Cognition/language: Alert, oriented to time, place and person. Consistently follows simple verbal instructions, but occasional problem with complex verbal instructions. Utters several words appropriately in response to questions, but sentences are incomplete.
Sensation: Light touch appears intact right (R) upper extremity (UE), R LE, L UE, and distally L LE. Occasionally runs into objects on R when propelling wheelchair.
Motor: PROM intact R LE, L UE, R UE except mild limitation R MCP flexion and edema MCPs; L LE: Hip flexion 10-90 degrees, knee flexion 10-80 degrees, ankle dorsiflexion -5 degrees.
Tone: Mild increased flexor tone R UE and mild increased tone R plantarflexors, otherwise normal.
Strength: R UE 4/5, R LE 4+/5, L UE 5/5; L LE: 4/5 hip flexion, 3+/5 knee extension, 5/5 ankle dorsiflexion/plantarflexion. Pain 4/10 rating on PROM/AROM L knee.
Balance: Able to perform simple functional activities sitting at edge of bed with supervision and no loss of balance. Maintains standing with FWW, PWB L LE with minimal assistance.

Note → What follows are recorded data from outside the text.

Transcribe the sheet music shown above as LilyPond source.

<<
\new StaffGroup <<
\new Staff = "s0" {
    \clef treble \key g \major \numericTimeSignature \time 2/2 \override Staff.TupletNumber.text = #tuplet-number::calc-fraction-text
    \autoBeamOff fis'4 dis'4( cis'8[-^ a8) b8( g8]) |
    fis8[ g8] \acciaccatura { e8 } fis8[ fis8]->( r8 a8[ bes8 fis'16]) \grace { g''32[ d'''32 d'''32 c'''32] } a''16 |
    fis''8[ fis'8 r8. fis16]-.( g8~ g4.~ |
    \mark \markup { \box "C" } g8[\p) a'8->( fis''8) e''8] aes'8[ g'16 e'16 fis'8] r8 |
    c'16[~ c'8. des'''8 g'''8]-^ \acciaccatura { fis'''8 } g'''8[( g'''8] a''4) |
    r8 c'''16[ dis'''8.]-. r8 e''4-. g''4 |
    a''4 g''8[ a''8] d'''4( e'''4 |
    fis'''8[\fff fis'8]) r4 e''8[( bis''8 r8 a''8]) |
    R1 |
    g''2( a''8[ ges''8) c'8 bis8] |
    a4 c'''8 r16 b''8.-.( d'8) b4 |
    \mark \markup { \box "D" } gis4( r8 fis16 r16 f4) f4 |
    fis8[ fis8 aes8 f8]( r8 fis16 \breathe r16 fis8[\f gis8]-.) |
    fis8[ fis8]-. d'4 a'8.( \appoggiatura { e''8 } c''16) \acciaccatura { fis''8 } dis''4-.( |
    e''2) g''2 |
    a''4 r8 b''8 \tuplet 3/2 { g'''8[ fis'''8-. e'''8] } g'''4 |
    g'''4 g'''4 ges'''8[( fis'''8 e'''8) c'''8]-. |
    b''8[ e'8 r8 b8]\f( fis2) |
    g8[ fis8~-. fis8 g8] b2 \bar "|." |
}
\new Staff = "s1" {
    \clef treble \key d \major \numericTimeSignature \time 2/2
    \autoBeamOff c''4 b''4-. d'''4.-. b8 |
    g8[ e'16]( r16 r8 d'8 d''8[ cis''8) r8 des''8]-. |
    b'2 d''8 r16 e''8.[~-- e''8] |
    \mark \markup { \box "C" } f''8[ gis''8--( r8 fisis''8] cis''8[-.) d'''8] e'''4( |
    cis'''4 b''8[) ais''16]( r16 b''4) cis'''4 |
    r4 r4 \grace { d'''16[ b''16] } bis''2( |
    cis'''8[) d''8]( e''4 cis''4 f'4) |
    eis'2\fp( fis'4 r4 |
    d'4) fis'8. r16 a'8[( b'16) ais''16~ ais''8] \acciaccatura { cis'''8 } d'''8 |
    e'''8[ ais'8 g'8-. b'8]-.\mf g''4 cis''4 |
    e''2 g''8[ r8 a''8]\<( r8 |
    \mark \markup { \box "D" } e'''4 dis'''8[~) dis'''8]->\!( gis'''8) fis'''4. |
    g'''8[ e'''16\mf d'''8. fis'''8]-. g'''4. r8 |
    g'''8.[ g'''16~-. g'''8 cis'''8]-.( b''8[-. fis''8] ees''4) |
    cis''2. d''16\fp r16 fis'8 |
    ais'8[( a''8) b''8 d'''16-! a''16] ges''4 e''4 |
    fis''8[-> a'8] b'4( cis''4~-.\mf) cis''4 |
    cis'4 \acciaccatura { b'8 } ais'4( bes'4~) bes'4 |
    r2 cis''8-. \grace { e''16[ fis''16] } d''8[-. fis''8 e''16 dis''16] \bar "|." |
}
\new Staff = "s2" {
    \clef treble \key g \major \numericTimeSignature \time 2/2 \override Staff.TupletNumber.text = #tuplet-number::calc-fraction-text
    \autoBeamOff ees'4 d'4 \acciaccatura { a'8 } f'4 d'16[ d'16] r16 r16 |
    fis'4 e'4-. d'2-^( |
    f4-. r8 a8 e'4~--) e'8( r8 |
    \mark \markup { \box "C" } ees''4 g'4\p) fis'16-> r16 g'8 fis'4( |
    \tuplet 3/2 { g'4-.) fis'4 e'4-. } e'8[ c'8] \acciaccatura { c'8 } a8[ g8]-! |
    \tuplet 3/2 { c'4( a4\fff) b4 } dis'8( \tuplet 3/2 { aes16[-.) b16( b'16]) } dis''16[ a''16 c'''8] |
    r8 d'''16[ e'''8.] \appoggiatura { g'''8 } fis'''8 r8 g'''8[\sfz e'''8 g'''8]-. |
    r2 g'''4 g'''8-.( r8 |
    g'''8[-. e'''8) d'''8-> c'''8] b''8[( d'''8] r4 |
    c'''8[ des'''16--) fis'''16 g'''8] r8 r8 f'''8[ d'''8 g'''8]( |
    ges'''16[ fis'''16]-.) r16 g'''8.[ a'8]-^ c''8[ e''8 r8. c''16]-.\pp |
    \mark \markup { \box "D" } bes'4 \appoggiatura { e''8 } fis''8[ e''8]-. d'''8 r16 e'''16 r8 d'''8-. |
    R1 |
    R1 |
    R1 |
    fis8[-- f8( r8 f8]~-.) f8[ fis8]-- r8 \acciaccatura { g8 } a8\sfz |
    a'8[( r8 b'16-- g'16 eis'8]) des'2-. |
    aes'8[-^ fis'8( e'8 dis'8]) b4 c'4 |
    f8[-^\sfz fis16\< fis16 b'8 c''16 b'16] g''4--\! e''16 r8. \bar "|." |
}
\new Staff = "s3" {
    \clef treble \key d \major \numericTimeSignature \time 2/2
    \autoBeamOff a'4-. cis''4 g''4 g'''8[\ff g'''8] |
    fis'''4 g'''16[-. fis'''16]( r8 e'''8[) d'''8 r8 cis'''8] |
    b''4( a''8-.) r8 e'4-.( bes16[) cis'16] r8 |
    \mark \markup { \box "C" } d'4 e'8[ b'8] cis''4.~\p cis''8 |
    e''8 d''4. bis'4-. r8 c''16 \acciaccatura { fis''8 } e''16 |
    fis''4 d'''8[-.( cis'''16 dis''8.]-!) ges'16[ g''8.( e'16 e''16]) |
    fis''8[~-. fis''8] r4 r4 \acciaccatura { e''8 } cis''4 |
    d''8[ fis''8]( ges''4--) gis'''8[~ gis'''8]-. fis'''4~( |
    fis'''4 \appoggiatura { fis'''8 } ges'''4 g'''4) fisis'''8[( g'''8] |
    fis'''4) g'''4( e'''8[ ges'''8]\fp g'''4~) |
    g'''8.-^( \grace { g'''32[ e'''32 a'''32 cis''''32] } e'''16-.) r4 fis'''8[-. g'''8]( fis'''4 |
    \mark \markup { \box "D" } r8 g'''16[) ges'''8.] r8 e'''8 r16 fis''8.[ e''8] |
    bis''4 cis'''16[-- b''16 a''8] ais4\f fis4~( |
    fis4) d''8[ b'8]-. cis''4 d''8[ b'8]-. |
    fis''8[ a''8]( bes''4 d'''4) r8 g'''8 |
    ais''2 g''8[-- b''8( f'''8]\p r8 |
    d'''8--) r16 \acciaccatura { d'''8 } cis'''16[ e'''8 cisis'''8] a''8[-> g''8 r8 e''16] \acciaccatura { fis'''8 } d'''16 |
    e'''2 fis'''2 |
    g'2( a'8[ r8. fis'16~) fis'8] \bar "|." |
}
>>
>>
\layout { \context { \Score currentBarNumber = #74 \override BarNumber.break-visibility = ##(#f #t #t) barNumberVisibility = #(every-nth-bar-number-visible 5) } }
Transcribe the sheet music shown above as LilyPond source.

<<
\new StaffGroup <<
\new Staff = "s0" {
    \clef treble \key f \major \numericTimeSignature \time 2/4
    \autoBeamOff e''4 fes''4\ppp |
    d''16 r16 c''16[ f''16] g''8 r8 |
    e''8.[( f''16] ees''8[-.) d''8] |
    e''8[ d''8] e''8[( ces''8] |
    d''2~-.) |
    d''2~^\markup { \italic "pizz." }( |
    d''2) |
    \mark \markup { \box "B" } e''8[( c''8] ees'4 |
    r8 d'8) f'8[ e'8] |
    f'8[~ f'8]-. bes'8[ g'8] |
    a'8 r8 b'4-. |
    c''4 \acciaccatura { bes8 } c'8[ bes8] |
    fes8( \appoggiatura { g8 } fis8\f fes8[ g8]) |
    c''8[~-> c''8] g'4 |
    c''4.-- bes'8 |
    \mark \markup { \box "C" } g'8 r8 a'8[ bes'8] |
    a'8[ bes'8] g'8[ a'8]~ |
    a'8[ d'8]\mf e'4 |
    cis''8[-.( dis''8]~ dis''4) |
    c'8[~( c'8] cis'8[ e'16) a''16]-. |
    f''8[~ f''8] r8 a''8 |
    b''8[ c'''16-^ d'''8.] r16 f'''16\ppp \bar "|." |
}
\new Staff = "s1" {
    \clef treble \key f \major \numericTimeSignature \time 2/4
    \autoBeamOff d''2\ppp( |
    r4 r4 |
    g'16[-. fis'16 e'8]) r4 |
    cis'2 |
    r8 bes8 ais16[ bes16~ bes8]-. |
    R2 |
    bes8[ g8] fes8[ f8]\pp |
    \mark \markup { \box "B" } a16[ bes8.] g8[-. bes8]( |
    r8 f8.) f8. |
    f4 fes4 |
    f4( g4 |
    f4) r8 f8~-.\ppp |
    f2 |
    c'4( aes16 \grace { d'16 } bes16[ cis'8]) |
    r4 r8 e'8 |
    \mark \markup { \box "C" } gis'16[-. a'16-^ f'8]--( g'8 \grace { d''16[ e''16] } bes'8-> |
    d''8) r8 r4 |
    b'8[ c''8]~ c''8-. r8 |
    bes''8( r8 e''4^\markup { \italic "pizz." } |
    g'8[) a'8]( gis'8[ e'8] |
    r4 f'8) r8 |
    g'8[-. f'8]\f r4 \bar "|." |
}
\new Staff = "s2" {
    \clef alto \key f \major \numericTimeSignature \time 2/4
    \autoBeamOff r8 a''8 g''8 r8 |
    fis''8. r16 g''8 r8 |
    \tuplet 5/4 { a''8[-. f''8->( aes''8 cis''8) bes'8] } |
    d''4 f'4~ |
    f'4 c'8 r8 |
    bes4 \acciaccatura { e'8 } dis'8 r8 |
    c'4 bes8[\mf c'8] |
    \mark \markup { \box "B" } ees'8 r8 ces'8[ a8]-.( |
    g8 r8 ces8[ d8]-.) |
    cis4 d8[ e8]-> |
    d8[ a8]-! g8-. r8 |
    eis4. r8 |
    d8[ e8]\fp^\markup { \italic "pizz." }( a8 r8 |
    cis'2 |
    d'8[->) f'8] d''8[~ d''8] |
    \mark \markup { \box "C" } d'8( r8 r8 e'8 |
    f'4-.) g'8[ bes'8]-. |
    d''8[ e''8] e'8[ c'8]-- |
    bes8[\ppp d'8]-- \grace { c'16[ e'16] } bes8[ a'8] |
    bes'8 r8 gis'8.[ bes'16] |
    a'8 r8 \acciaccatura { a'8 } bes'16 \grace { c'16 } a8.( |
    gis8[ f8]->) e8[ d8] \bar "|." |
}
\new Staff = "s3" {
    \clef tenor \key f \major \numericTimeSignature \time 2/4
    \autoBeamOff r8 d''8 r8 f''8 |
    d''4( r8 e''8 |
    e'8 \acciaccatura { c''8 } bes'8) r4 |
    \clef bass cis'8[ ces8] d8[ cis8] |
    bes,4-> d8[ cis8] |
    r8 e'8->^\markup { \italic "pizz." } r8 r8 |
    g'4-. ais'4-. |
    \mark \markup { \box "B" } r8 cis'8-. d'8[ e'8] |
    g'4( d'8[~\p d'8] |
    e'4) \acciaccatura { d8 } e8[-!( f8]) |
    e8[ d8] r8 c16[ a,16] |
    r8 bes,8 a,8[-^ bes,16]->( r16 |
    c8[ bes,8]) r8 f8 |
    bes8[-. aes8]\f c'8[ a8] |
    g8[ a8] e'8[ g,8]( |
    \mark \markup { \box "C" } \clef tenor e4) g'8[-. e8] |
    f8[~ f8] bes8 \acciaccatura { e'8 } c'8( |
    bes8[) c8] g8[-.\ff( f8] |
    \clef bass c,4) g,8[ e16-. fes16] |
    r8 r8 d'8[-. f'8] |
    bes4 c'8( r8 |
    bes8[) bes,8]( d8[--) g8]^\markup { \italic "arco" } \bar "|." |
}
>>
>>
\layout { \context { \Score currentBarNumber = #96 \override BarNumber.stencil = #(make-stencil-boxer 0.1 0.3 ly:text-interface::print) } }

Mobility: Minimal assistance moving supine to sitting at edge of bed. Maintains sitting at edge of bed with supervision. Minimal assistance for sliding board bed, chair, commode transfers, transferring to R. Modified independence manual wheelchair propulsion 300’ level surfaces; supervision for propelling wheelchair on minimum grade ramps. Able to tolerate sitting for 2 hours before requesting to go back to bed. Ambulation with FWW 300’ level surfaces with minimal assistance, PWB L LE. Minimal assistance up and down one 6” step with FWW.
A: Major impairments and activity limitations include:
1) Occasional word finding problems. Consistently follows simple verbal instructions, but occasional problem with complex verbal instructions
2) R visual field cut
3) R UE and LE weakness
4) L LE limited PROM, strength and pain due to femur fracture
5) Impaired balance in standing and walking
6) Limited endurance
7) Minimal assistance for all mobility. PWB L LE
1) Increase strength R UE and LE to 5/5 for increased use in ADLs.
2) Increase PROM R knee flexion to 90 degrees flexion, R hip and knee extension and R ankle dorsiflexion to neutral (0 degrees).
3) Supine to sitting with supervision.
4) Standing pivot transfers to bed, chair, commode with supervision, PWB L LE.
5) Modified independence manual wheelchair propulsion all surfaces.
6) Ambulation with FWW 500’ level surfaces with supervision, PWB L LE.
7) Supervision up and down one 6” step with FWW, PWB L LE.
8) Patient’s wife able to assist patient with all mobility independently.
Plan: Therapeutic exercise and mobility training 2x/day.